* **Work task**
Provide only the number of lines in the data below that contain the string "labels".
(Input for this task begins)
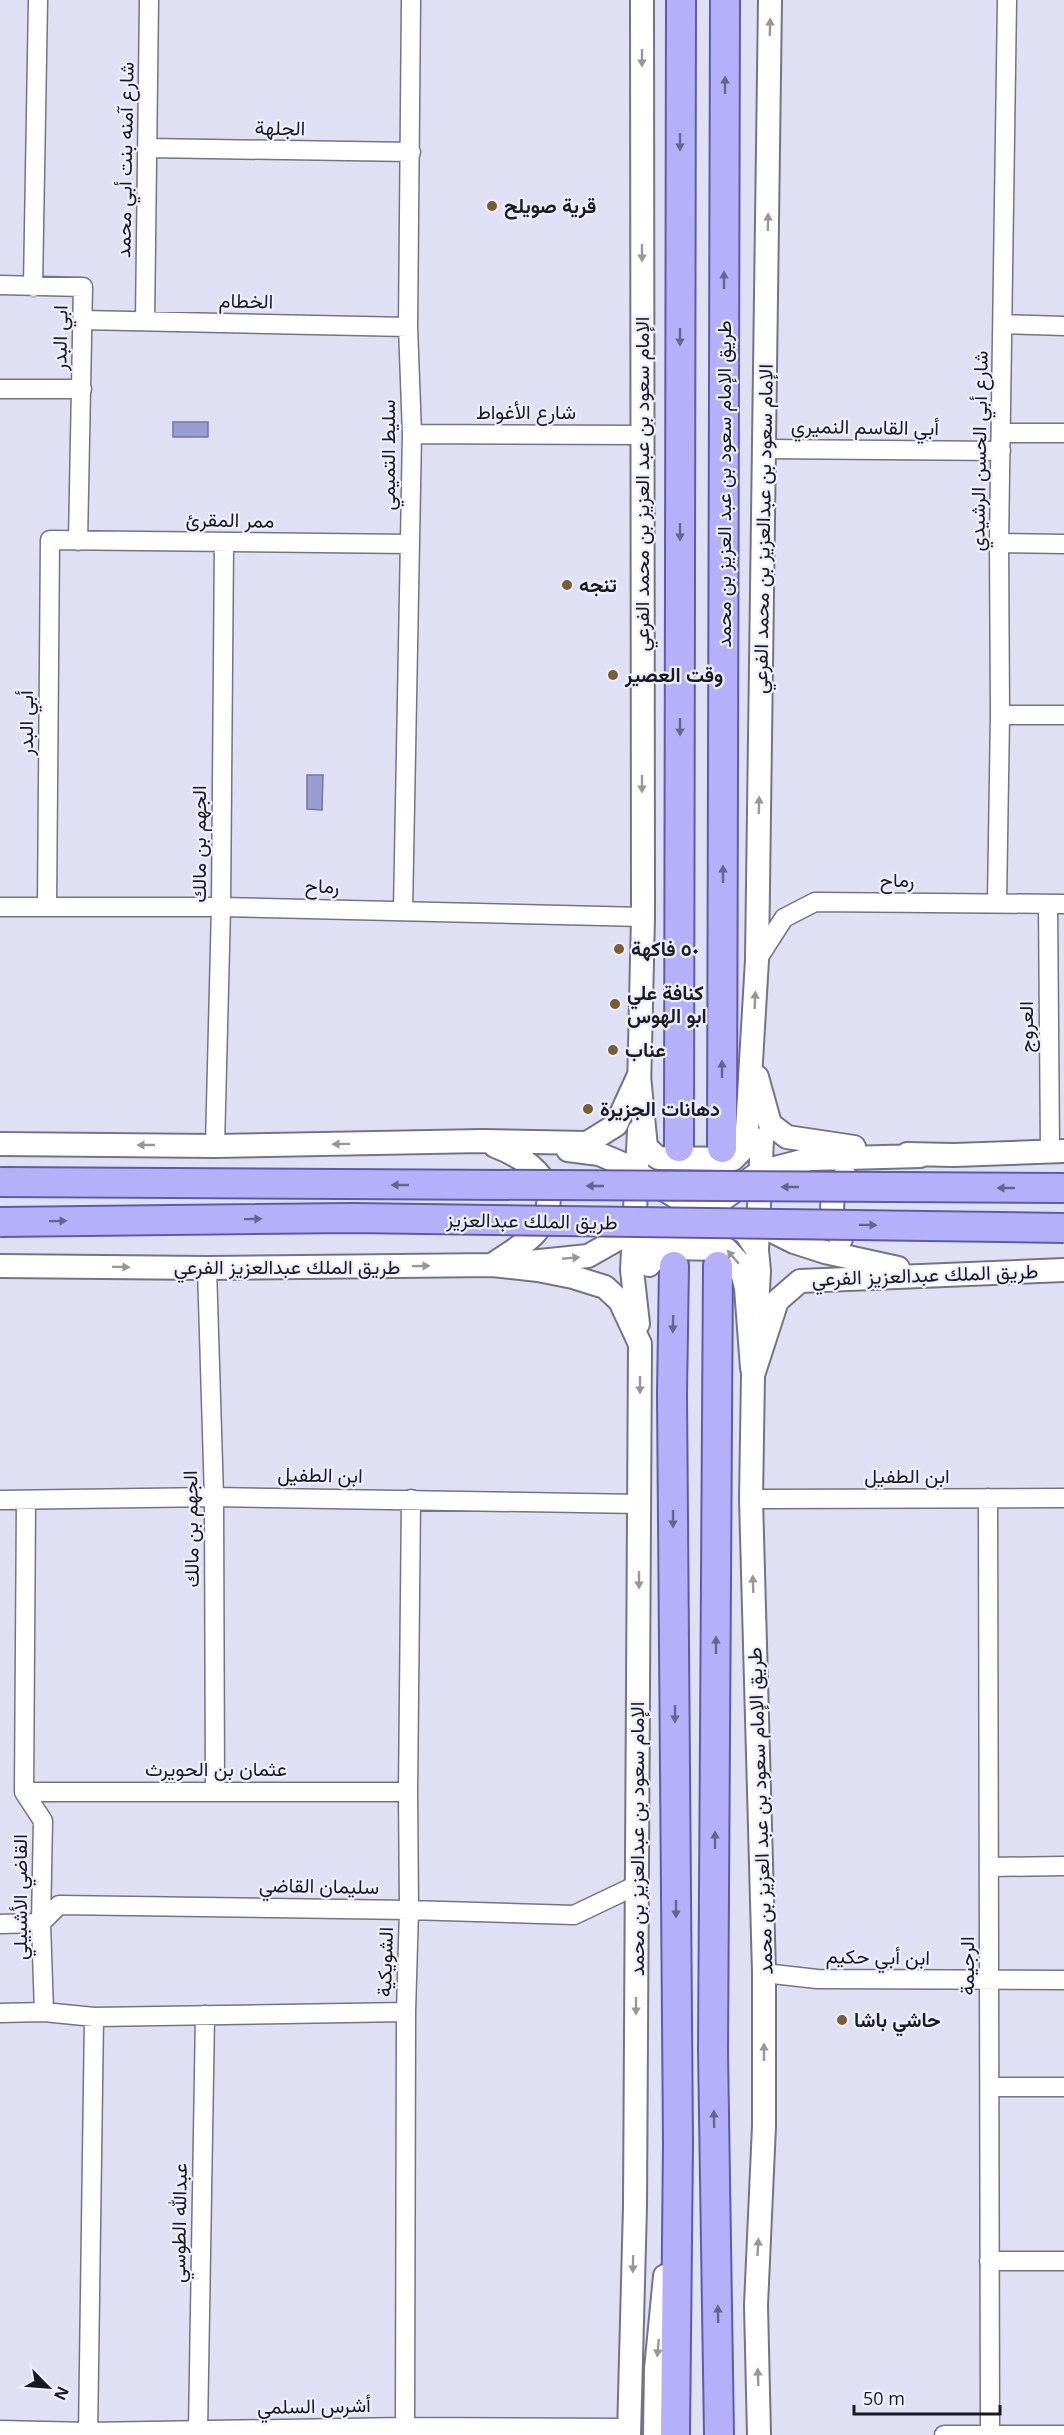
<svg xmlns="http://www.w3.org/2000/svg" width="1064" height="2435" viewBox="0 0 1064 2435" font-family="'Open Sans',Vazirmatn,sans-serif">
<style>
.water{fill:#9b9cd2;stroke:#74759d;stroke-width:1.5}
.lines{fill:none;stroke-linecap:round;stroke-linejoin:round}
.minor-casing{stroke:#737486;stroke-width:21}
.tertiary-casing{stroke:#737486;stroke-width:26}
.primary-casing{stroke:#5f5aab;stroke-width:32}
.minor{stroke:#fff;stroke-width:18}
.tertiary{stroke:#fff;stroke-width:22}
.primary{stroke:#b5b0f9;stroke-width:28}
.primary-bridge-casing{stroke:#5f5aab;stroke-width:32;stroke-linecap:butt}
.primary-bridge{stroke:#b5b0f9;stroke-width:28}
.oneway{fill:#98989b}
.oneway2{fill:#68658d}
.poi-dot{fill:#7c5c32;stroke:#edeefe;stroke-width:2}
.labels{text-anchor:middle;stroke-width:4.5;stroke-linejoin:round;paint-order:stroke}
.street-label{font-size:20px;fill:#1a1a21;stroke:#edeefe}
.poi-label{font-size:20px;font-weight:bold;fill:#1a1a21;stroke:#edeefe;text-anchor:start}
</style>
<rect width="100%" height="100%" fill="#dfe0f4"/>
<path class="water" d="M 173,422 L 208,422 L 208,437 L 173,437 Z
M 307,775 L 323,775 L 322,810 L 307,809 Z"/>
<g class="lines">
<g class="minor-casing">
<path id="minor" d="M 148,148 L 411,152
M 0,285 L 83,287 L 78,541
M 33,287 L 38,0
M 83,320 L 408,327
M 145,321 L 149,0
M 1004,324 L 1064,326
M 0,389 L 82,389
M 1001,433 L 1064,433
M 412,434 L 641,435
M 765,449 L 1001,451
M 999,543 L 1064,544
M 1000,715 L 1064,715
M 997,903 L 1000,715 L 999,543 L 1007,0
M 1048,904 L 1050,1151
M 47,906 L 50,540 L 410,544
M 0,907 L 221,907 L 643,917
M 403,911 L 412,434 L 408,327 L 411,0
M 757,960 L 784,918 L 815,902 L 1064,904
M 215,1146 L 221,907 L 224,542
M 207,1268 L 214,1497 L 215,1791
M 988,1498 L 990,2435
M 751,1499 L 1064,1498
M 0,1500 L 214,1497 L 639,1504
M 26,1501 L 24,1792 L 43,1821 L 41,1923 L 44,2012
M 24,1792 L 408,1792
M 990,1867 L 1064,1866
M 0,1924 L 41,1923 L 59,1905 L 409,1910 L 574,1915 L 637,1885
M 764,1973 L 817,1979 L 1064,1980
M 0,2013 L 44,2012 L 94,2017 L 406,2012
M 990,2087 L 1064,2087
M 989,2261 L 1064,2261
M 405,2427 L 406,2012 L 409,1910 L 408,1792 L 411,1499
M 0,2430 L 88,2432 L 405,2427 L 629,2428
M 198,2431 L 205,2015
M 88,2435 L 94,2017
M 944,2435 L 1064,2435"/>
</g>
<g class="tertiary-casing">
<path id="tertiary" d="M 639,1076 L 646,1147 L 658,1158 L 733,1159 L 746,1146 L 757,960 L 770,0
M 757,1077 L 770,1124 L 787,1137 L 854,1147
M 639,1089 L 643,917 L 642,0
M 0,1144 L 215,1146 L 483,1141 L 587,1143 L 616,1125 L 638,1077
M 568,1150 L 599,1154 L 623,1164 L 702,1213 L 745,1232 L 757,1250
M 907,1154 L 954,1155 L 1064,1151
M 758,1224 L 794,1242 L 825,1252 L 898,1268
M 841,1239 C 830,1219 827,1193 845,1176
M 530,1262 L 588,1256 L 634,1230 L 645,1226
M 492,1265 C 506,1255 525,1245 536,1232 C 540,1227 542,1220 545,1215 C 561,1180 523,1157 495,1146
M 649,1265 L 663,1248 L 726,1249 L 740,1264 L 746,1288 L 752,1368
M 0,1266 L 207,1268 L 492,1265 L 538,1270 L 573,1277 L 605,1287 L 620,1301 L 640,1344 L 635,2206 L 629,2435
M 632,1270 L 639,1131
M 757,1308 L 759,1271 L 757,1250 L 762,1139
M 638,1324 L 632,1270 L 636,1257 L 644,1246 L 712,1207 L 760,1172 L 810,1159 L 920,1156
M 655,2435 L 656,2369 L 665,2276
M 759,2435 L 756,2305 L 764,2126 L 764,1973 L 751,1499 L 753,1375 L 777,1301 L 800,1281 L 1064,1270"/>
</g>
<g class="primary-casing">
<path id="primary" d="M 679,1147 L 681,0
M 722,1148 L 725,0
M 674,1266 L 672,1394 L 678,2144 L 675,2435
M 718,1266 L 713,2050 L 719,2435"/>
</g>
<use href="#minor" class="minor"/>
<use href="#tertiary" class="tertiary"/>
<use href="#primary" class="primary"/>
<g class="primary-bridge-casing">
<path id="primary-bridge" d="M 0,1182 L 1064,1188
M 0,1222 L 353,1218 L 1064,1228"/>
</g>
<use href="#primary-bridge" class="primary-bridge"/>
</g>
<defs><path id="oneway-solid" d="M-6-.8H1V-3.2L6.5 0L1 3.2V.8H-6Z" transform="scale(1.5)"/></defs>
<g class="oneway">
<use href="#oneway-solid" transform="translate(770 27) rotate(-89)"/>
<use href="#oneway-solid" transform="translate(642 58) rotate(90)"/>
<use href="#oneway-solid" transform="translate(768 222) rotate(-89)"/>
<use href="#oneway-solid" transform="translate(642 253) rotate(90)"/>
<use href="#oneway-solid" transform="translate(642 784) rotate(90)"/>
<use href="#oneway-solid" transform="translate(759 805) rotate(-89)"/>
<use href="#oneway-solid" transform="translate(755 1000) rotate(-88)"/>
<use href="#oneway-solid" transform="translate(341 1144) rotate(179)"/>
<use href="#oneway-solid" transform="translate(146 1145) rotate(-180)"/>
<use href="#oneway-solid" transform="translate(733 1257) rotate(-131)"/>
<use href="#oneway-solid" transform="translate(571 1258) rotate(-5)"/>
<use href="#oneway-solid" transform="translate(421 1266) rotate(-1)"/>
<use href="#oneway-solid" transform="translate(121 1267) rotate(1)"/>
<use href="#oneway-solid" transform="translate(640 1385) rotate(90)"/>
<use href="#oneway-solid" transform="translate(639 1580) rotate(90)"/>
<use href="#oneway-solid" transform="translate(753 1584) rotate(-92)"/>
<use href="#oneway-solid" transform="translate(636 2006) rotate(90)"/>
<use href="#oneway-solid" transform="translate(764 2052) rotate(-90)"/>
<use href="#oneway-solid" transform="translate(758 2247) rotate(-87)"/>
<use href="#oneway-solid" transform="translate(633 2264) rotate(91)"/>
<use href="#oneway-solid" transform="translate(658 2348) rotate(95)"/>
<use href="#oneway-solid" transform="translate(758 2377) rotate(-92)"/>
</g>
<g class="oneway2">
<use href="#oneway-solid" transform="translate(725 85) rotate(-90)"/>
<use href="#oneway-solid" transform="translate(680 142) rotate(90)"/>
<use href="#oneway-solid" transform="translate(724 280) rotate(-90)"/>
<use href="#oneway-solid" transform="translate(680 337) rotate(90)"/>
<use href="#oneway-solid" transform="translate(680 532) rotate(90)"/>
<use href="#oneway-solid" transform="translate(680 727) rotate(90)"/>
<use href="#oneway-solid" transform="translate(723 874) rotate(-90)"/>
<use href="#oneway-solid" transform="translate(722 1069) rotate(-90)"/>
<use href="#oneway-solid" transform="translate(400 1185) rotate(-180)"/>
<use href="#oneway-solid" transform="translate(595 1186) rotate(-180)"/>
<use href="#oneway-solid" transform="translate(790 1187) rotate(-180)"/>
<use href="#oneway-solid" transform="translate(1006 1188) rotate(-180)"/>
<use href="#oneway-solid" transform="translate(253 1219) rotate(-1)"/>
<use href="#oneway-solid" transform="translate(58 1221) rotate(-1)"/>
<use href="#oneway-solid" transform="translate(868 1225) rotate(1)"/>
<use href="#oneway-solid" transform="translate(673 1324) rotate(91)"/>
<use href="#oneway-solid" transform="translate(673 1519) rotate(90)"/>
<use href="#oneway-solid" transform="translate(716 1645) rotate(-90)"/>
<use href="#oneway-solid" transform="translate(675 1714) rotate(90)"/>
<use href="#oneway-solid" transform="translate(715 1840) rotate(-90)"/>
<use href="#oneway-solid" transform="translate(676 1909) rotate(90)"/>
<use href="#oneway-solid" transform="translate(714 2119) rotate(-91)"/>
<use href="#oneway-solid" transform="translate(718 2314) rotate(-91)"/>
</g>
<g class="poi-dot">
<circle cx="492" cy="206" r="6"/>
<circle cx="567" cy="585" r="6"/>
<circle cx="613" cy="675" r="6"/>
<circle cx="619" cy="949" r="6"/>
<circle cx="615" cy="1004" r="6"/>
<circle cx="613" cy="1050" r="6"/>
<circle cx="588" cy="1109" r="6"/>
<circle cx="842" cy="2020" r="6"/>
</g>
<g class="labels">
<g class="street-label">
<text transform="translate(280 128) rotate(1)" y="7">الجلهة</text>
<text transform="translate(125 160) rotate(-89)" y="7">شارع آمنه بنت أبي محمد</text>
<text transform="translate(246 301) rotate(1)" y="7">الخطام</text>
<text transform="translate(60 338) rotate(-89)" y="7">ابي البدر</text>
<text x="526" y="419">شارع الأغواط</text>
<text transform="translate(865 427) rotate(1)" y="7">أبي القاسم النميري</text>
<text transform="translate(979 451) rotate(-89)" y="7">شارع أبي الحسن الرشيدي</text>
<text transform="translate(388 455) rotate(-90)" y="7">سليط التميمي</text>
<text transform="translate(642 484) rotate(-90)" y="7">الإمام سعود بن عبد العزيز بن محمد الفرعي</text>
<text transform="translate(724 484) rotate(-90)" y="7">طريق الإمام سعود بن عبد العزيز بن محمد</text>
<text transform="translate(230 520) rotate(1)" y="7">ممر المقرئ</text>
<text transform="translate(763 529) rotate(-89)" y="7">الإمام سعود بن عبدالعزيز بن محمد الفرعي</text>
<text transform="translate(26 723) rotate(-90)" y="7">أبي البدر</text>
<text transform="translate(199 844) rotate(-90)" y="7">الجهم بن مالك</text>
<text x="897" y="887">رماح</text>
<text transform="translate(322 886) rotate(1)" y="7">رماح</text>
<text transform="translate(1026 1027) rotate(-90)" y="7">العروج</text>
<text transform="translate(532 1221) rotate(1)" y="7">طريق الملك عبدالعزيز</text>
<text x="287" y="1274">طريق الملك عبدالعزيز الفرعي</text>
<text transform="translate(925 1275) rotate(-2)" y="7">طريق الملك عبدالعزيز الفرعي</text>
<text transform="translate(320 1475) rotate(1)" y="7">ابن الطفيل</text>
<text x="907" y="1483">ابن الطفيل</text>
<text transform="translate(191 1529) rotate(-91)" y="7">الجهم بن مالك</text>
<text x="216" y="1776">عثمان بن الحويرث</text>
<text transform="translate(760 1811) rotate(-92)" y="7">طريق الإمام سعود بن عبد العزيز بن محمد</text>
<text transform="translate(637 1839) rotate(-90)" y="7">الإمام سعود بن عبدالعزيز بن محمد</text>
<text transform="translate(319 1886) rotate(1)" y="7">سليمان القاضي</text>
<text transform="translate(20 1897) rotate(-90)" y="7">القاضي الأشبيلي</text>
<text transform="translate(878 1957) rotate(1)" y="7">ابن أبي حكيم</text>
<text transform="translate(385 1962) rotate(-88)" y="7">الشويكية</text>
<text transform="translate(967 1966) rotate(-90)" y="7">الرجيمة</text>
<text transform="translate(179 2223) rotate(-89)" y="7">عبدالله الطوسي</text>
<text transform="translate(314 2406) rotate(-1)" y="7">أشرس السلمي</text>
</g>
<g class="poi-label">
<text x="504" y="213">قرية صويلح</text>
<text x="579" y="592">تنجه</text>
<text x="625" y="682">وقت العصير</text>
<text x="631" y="956">٥٠ فاكهة</text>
<text x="627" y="1000">كنافة علي<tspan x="627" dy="23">ابو الهوس</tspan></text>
<text x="625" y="1057">عناب</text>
<text x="600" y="1116">دهانات الجزيرة</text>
<text x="854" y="2027">حاشي باشا</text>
</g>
</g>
<g transform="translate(48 2387) rotate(115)" stroke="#edeefe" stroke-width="4.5" paint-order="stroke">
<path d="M0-4.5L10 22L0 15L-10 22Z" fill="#1a1a21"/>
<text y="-9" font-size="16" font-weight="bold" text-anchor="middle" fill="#1a1a21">N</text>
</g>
<path d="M854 2405v9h146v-9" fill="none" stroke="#1a1a21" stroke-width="3"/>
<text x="863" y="2405" font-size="18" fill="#1a1a21" stroke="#edeefe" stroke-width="4.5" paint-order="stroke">50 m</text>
</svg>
(Input for this task ends)
* **Your solution**
2